Explore the material:
1. According to the text on Kubernetes supply chain security, what is the missing third step?
2. Reproduce the records from their first line through the line containing "left shoulder: (151, 244, -6)", inclusive, with "pixel coordinates" replaced by "image coordinates" and nothing else altered. Leave the pictures out.

Supply chain security for Kubernetes is often described as a two-step problem: verify where an image came from (provenance) and verify what it contains (scanning). Both steps are correct. Both together are still insufficient.
The missing third step is continuous verification—confirming that the workload running in your cluster today matches the hardened, verified artifact that was admitted at deployment time.
Why Admission Control Isn’t the End of Supply Chain Verification?
Admission control checks an image when it’s deployed. It can verify:
- The image has a valid signature from a trusted source
- The image meets CVE threshold requirements at deployment time
- The image has a valid SBOM attestation
Once the pod is running, admission control is done. It doesn’t monitor whether the container’s runtime behavior changes. It doesn’t detect if a container starts executing processes that weren’t in its expected profile. It doesn’t notice if a running workload is doing something the admitted image wasn’t supposed to be capable of.

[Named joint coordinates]
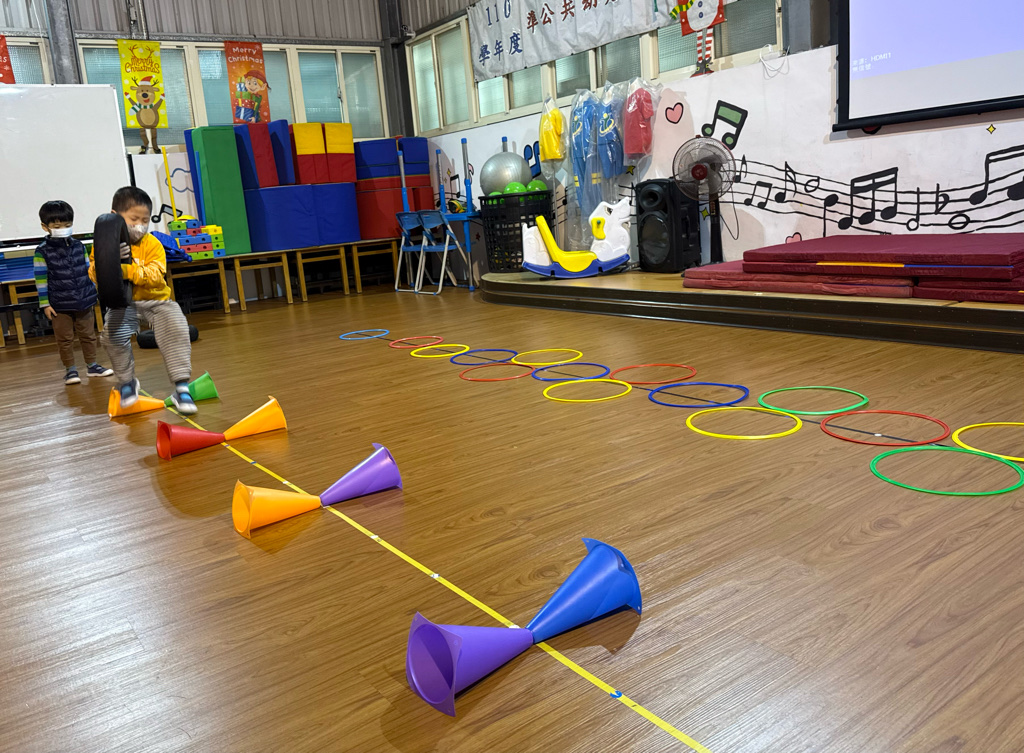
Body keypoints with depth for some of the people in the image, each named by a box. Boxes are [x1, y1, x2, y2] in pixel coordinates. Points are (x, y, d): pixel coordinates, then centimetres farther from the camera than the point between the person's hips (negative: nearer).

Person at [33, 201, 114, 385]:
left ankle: (92, 365, 24)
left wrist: (94, 293, 12)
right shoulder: (42, 251, -7)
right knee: (65, 339, 4)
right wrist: (45, 304, -9)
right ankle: (70, 369, 14)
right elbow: (41, 279, -7)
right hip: (60, 305, -3)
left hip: (84, 302, 4)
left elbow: (88, 271, 12)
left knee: (88, 335, 12)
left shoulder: (79, 246, 5)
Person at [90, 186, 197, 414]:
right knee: (112, 333, -24)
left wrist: (127, 270, -34)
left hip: (154, 300, -1)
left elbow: (155, 275, -18)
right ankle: (127, 381, 3)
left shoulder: (151, 244, -6)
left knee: (176, 328, -23)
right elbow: (95, 275, -6)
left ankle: (181, 387, -17)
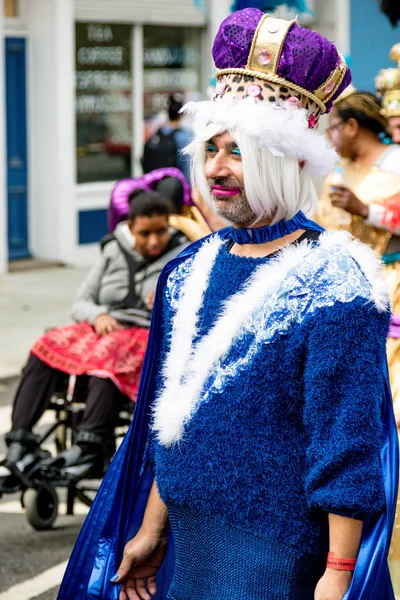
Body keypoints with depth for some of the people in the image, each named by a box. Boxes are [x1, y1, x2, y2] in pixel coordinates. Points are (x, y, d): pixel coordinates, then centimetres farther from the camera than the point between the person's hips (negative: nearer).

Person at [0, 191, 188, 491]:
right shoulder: (115, 251, 13)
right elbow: (81, 302, 14)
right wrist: (98, 316, -8)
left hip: (153, 338, -4)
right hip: (105, 329, 4)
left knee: (109, 354, -39)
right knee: (45, 348, -25)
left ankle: (90, 446, -53)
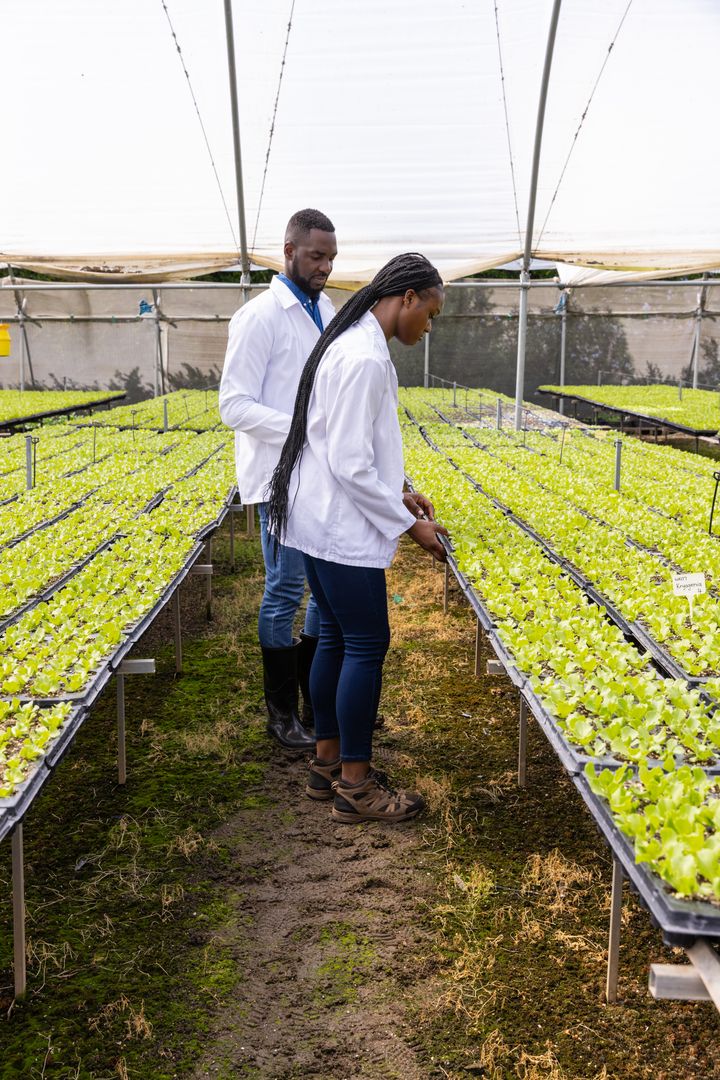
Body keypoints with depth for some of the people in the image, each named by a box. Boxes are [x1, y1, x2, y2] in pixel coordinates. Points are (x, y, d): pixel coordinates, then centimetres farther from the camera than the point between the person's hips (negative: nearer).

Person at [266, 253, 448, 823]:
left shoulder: (353, 344, 12)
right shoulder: (365, 359, -21)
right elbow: (352, 466, -23)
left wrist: (397, 495, 17)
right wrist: (408, 523, -14)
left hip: (321, 520, 11)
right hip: (342, 528, -10)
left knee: (335, 639, 16)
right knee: (367, 647, -2)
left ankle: (328, 761, 28)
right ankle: (355, 787, 10)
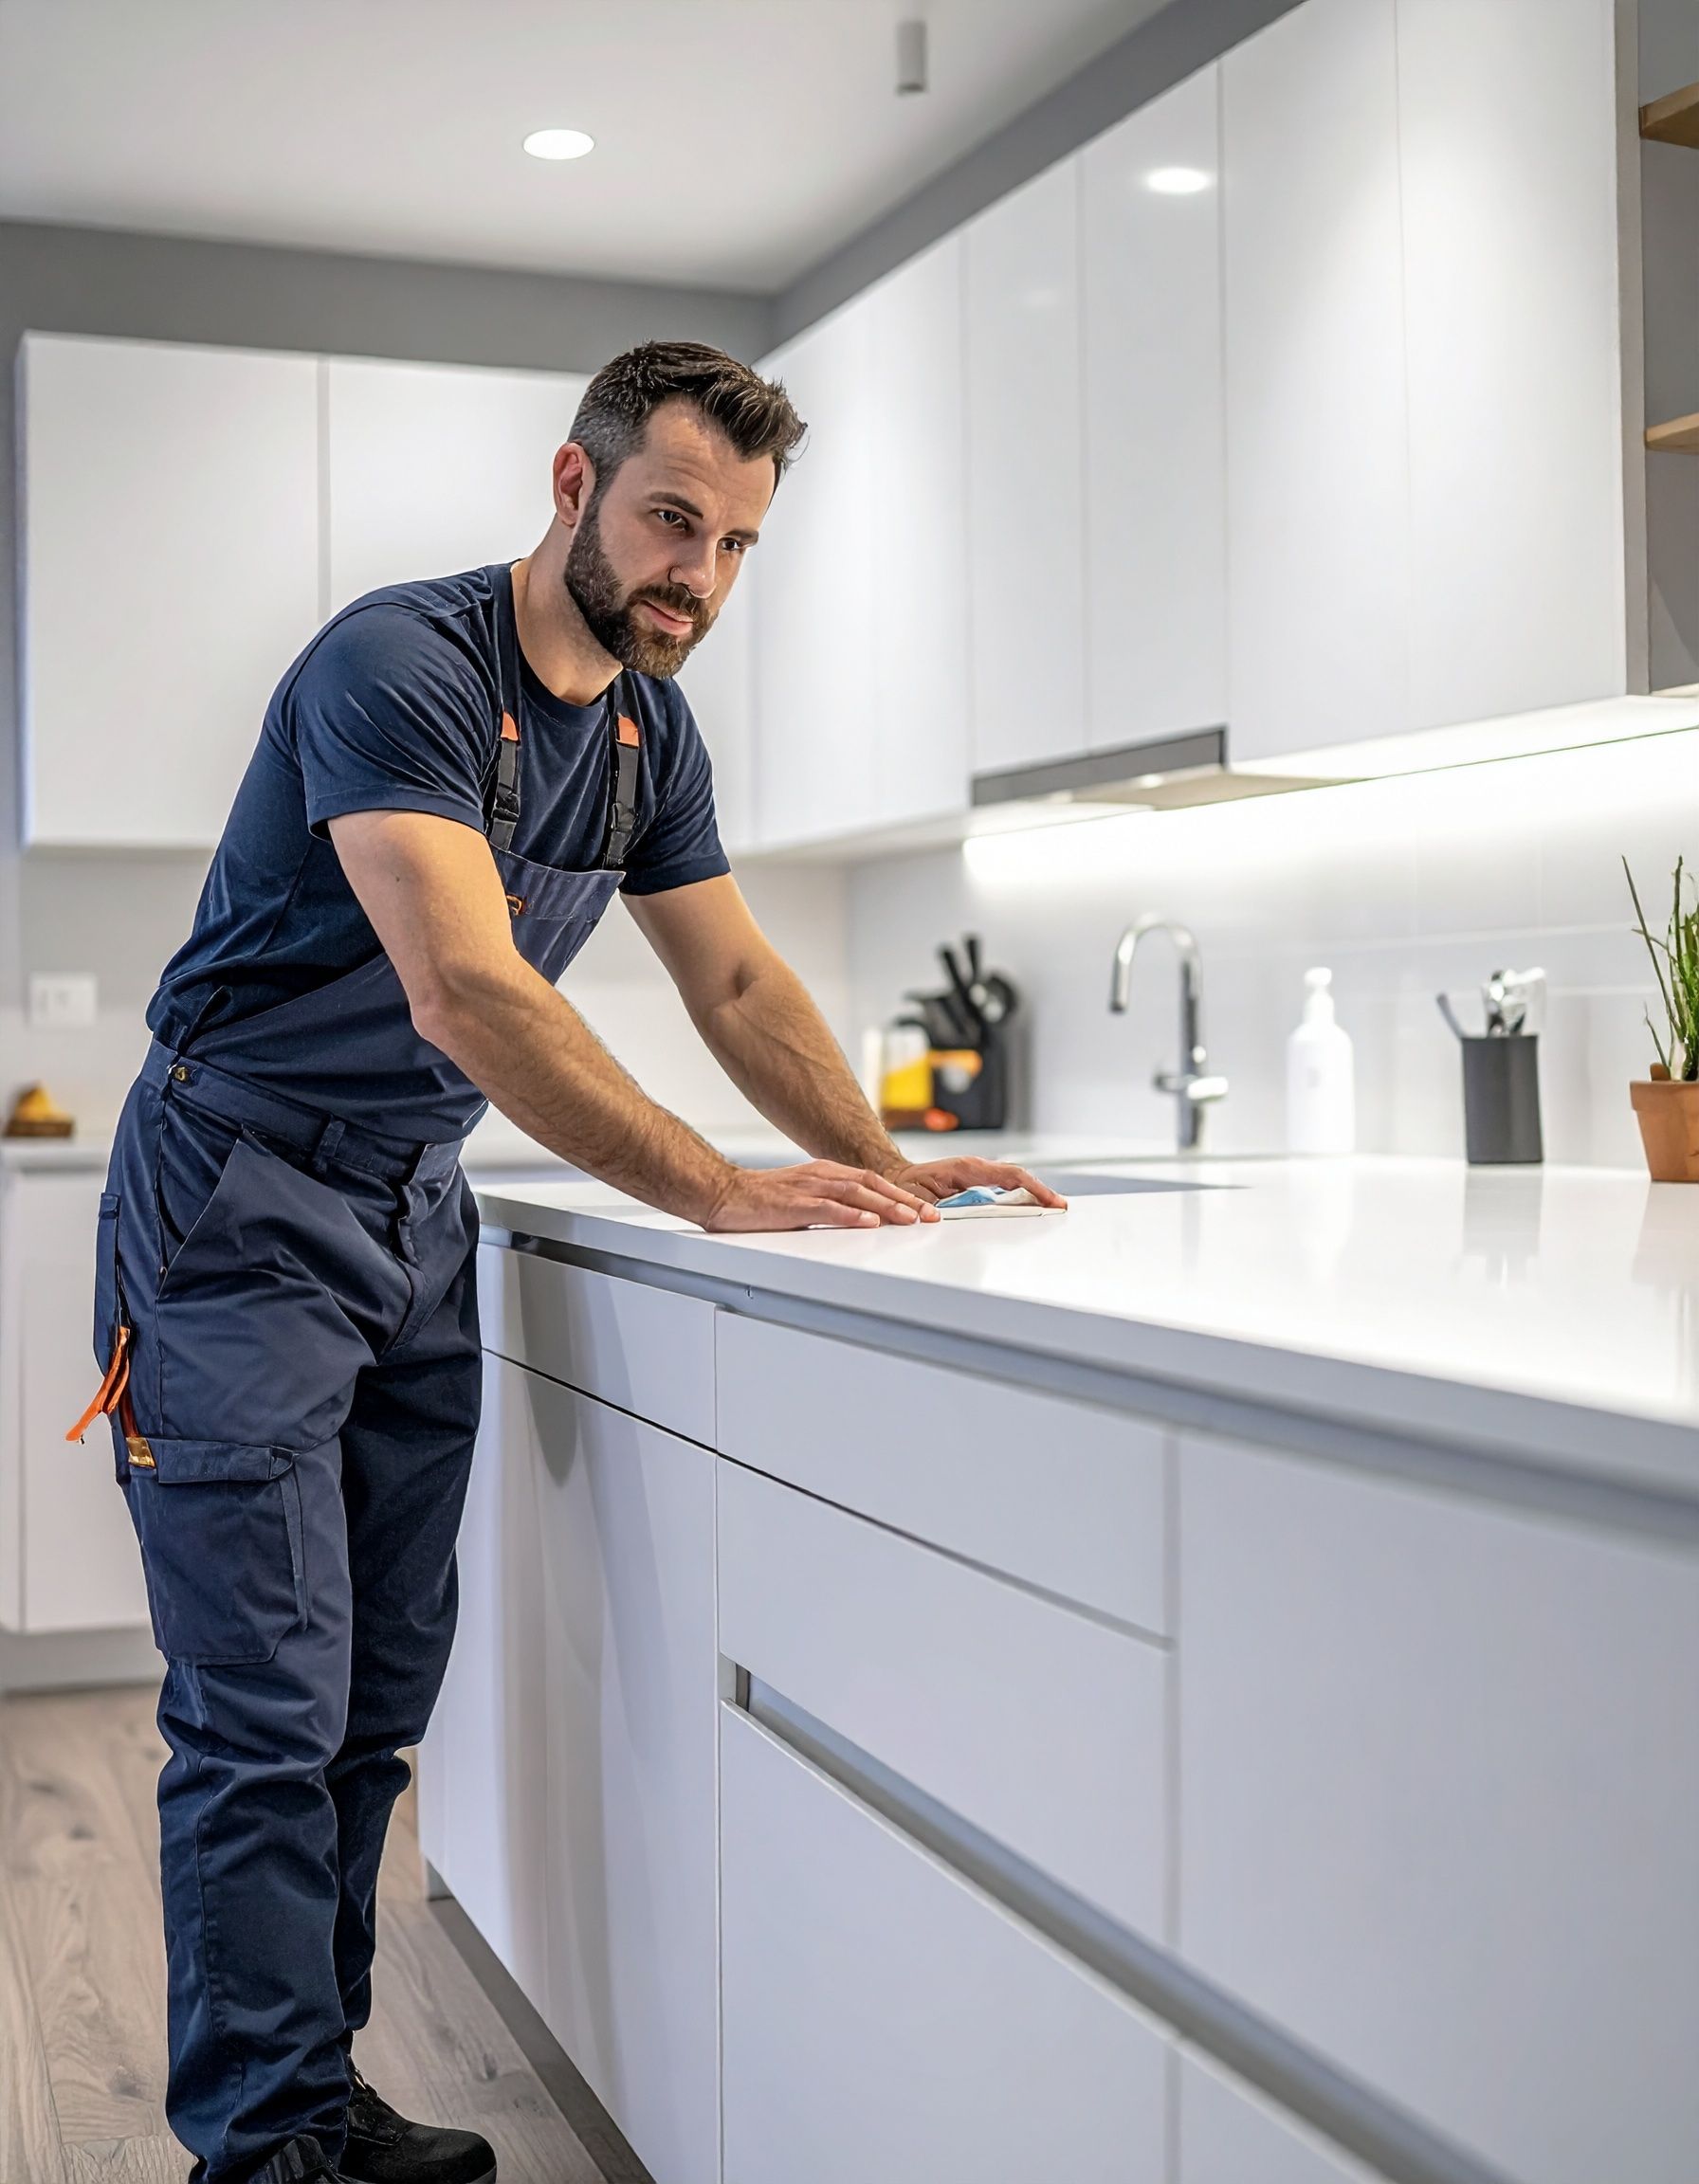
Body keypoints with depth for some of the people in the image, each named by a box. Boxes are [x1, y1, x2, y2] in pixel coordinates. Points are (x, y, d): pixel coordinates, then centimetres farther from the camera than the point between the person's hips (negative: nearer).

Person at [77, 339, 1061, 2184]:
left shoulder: (649, 734, 8)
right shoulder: (402, 665, -19)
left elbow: (738, 980, 14)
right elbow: (467, 993, -30)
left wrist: (881, 1168, 2)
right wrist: (715, 1192, -32)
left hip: (417, 1207, 8)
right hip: (242, 1201, -7)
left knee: (380, 1700, 8)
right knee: (267, 1718, -6)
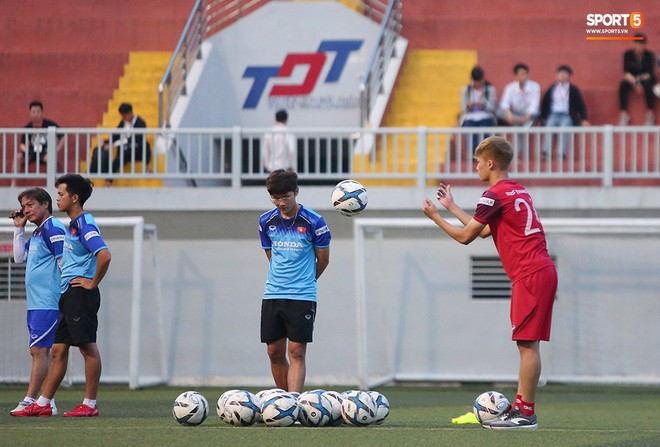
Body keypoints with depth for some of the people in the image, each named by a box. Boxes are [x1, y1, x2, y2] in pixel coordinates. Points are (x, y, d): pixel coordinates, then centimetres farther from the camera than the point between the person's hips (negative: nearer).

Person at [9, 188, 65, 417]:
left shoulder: (53, 229, -11)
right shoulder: (37, 233, 19)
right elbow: (20, 258, 22)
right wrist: (19, 229, 18)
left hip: (48, 303, -10)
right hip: (35, 303, 10)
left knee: (39, 350, -12)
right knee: (39, 352, 9)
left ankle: (30, 401, -15)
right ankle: (47, 402, 10)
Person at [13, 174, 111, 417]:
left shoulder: (85, 224, -14)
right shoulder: (73, 224, 17)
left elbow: (104, 255, -28)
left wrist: (92, 283, -18)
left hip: (81, 294, -10)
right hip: (68, 295, 10)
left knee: (88, 347, -5)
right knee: (58, 350, 9)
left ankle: (90, 404, -2)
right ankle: (43, 404, 10)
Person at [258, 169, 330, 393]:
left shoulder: (314, 222, -7)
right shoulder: (266, 221, 4)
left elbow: (323, 260, 4)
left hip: (302, 297, -4)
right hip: (272, 295, 4)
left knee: (296, 353, -9)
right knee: (275, 353, 5)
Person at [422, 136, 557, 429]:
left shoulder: (495, 195, -9)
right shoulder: (518, 191, 19)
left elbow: (465, 236, -5)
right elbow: (483, 230, 28)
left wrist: (435, 216, 9)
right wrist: (451, 206, 35)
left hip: (530, 275, -9)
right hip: (541, 271, 9)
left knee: (527, 343, -8)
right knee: (527, 344, 11)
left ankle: (526, 414, -9)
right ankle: (519, 406, 13)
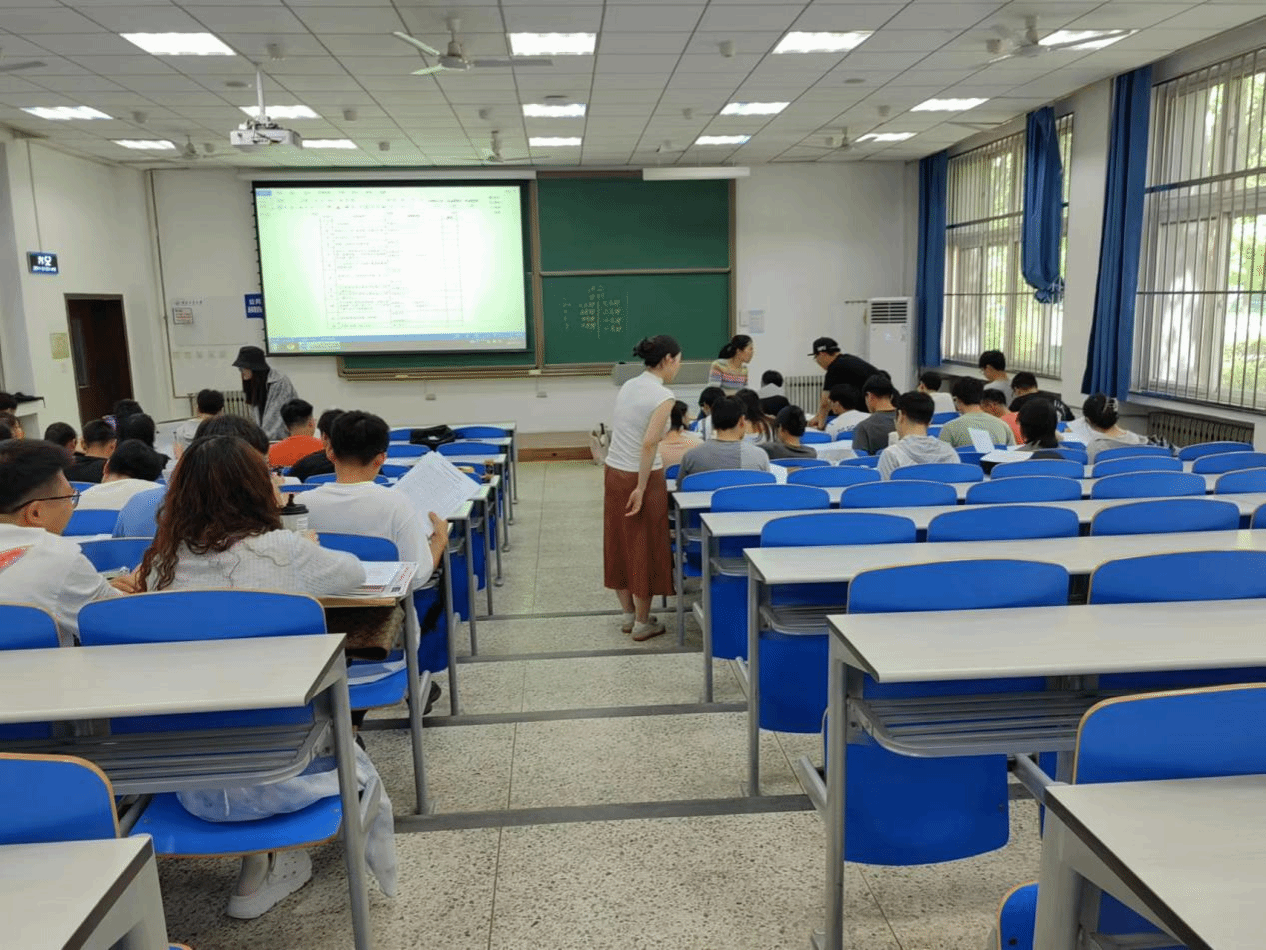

Answers per task:
1. Continuous verification, which confirms that the workload running in the cluster today matches the hardened, verified artifact that was admitted at deployment time.

2.
Body keypoints with depth for some of the people in the image, each named by a box. Boxes are [x1, y1, x2, y2] in image coordinates. Points are (x, y, d): image coordinates, then centimetres farther from the camera than the point between the person's hips (negative: nearer).

Person at [33, 201, 114, 385]:
left ankle: (92, 365, 24)
left wrist: (94, 293, 12)
right shoulder: (42, 251, -7)
right knee: (65, 339, 4)
right wrist: (45, 304, -9)
right ankle: (70, 369, 14)
right elbow: (41, 279, -7)
right hip: (60, 305, -3)
left hip: (84, 302, 4)
left elbow: (88, 271, 12)
left knee: (88, 335, 12)
left shoulder: (79, 246, 5)
Person at [90, 186, 197, 414]:
right knee: (112, 333, -24)
left wrist: (127, 270, -34)
left hip: (154, 300, -1)
left elbow: (155, 275, -18)
right ankle: (127, 381, 3)
left shoulder: (151, 244, -6)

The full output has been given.